# start of Excerpt

# I love the Ocarina.



## TheTwoR's (Aug 5, 2010)

In my opinion, the Ocarina is the most relaxing instrument ever.
It's not a very famous instrument though, but the thing is, I'd do ANYTHING to flood my iPhone with Ocarina songs and just have them played in my room 24/7.
I justed wanted to ask--
Do you know any Album/Compilation that pretty much has no singing... (or shall I say "Instrumental") and is mostly played with the Ocarina?
If not, perhaps a site that offers free Ocarina songs? (One that's meant to be free, not pirated or anything... According to the forum rules, requesting warez is forbidden if I'm not mistaken.)
Oh yeah, and one last thing--
Don't tell me to search Google or anything :/
Cause that Zelda game totally messes things up.
As long as you have the word "Ocarina" in a search, it'll show you some weird results of that game.
EXAMPLE:












See? It's that one video game keeping me one step away from living the dream...

Thanks All


----------



## Quanno (Aug 5, 2010)

Google at "ocarina band" That should help


----------



## Blaze163 (Aug 5, 2010)

I actually own an ocarina. Light blue one. It's only a cheap plastic one, but it's calming. Even though I can't play it worth a toss.


----------



## nando (Aug 5, 2010)

# end of Excerpt
# start of Stored records

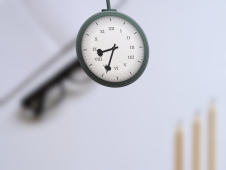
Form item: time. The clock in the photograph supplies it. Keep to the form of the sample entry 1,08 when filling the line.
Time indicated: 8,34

# end of Stored records
# start of Stored records

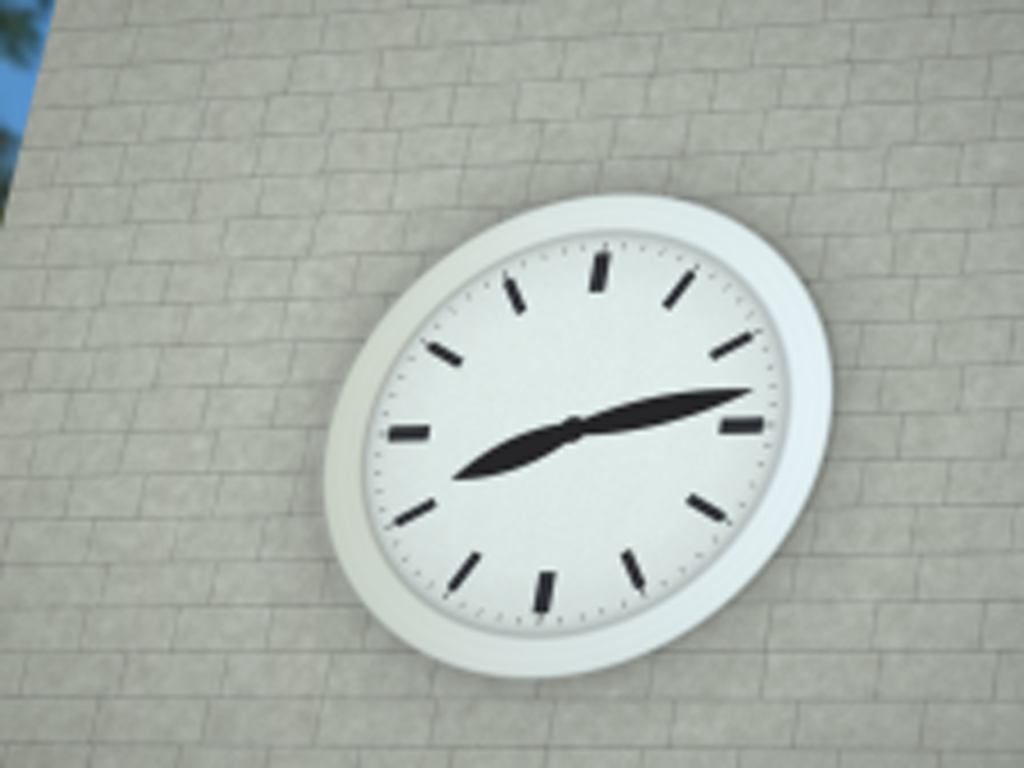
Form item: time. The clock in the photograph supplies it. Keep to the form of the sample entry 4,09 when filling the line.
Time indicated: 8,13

# end of Stored records

Task list:
A) In the ocarina forum thread, what color is the ocarina that Blaze163 owns?
B) Print the passage of the ocarina forum thread that opens with the words containing "# I love the" and closes with "messes things up.".
C) Write the next part of the ocarina forum thread, picking up after its final line.

Answers to the problems:
A) Light blue.

B)
# I love the Ocarina.



## TheTwoR's (Aug 5, 2010)

In my opinion, the Ocarina is the most relaxing instrument ever.
It's not a very famous instrument though, but the thing is, I'd do ANYTHING to flood my iPhone with Ocarina songs and just have them played in my room 24/7.
I justed wanted to ask--
Do you know any Album/Compilation that pretty much has no singing... (or shall I say "Instrumental") and is mostly played with the Ocarina?
If not, perhaps a site that offers free Ocarina songs? (One that's meant to be free, not pirated or anything... According to the forum rules, requesting warez is forbidden if I'm not mistaken.)
Oh yeah, and one last thing--
Don't tell me to search Google or anything :/
Cause that Zelda game totally messes things up.

C)
use the minus sign before words to exclude them from the search. -zelda -nintendo -loz etc.


----------



## TheTwoR's (Aug 6, 2010)

Quanno said:
			
		

> Google at "ocarina band" That should help
> 
> I will
> 
> ...



Wow that's helpful 
	

	
	
		
		

		
		
	


	



Thanks a whole lot


----------



## Deleted User (Aug 6, 2010)

The Ocarina is purely Orgasmic


----------



## TheTwoR's (Aug 6, 2010)

JetKun said:
			
		

> The Ocarina is purely Orgasmic



If you mean it in a good way, I agree.


----------



## Veho (Aug 6, 2010)

TheTwoR's said:
			
		

> If you mean it in a good way, I agree.


How can an orgasm be bad?


----------



## TheTwoR's (Aug 7, 2010)

Veho said:
			
		

> TheTwoR's said:
> 
> 
> 
> ...



I had to check a dictionary to understand what that word meant... 
	

	
	
		
		

		
		
	


	



I don't think the dictionary would tell me how great it is.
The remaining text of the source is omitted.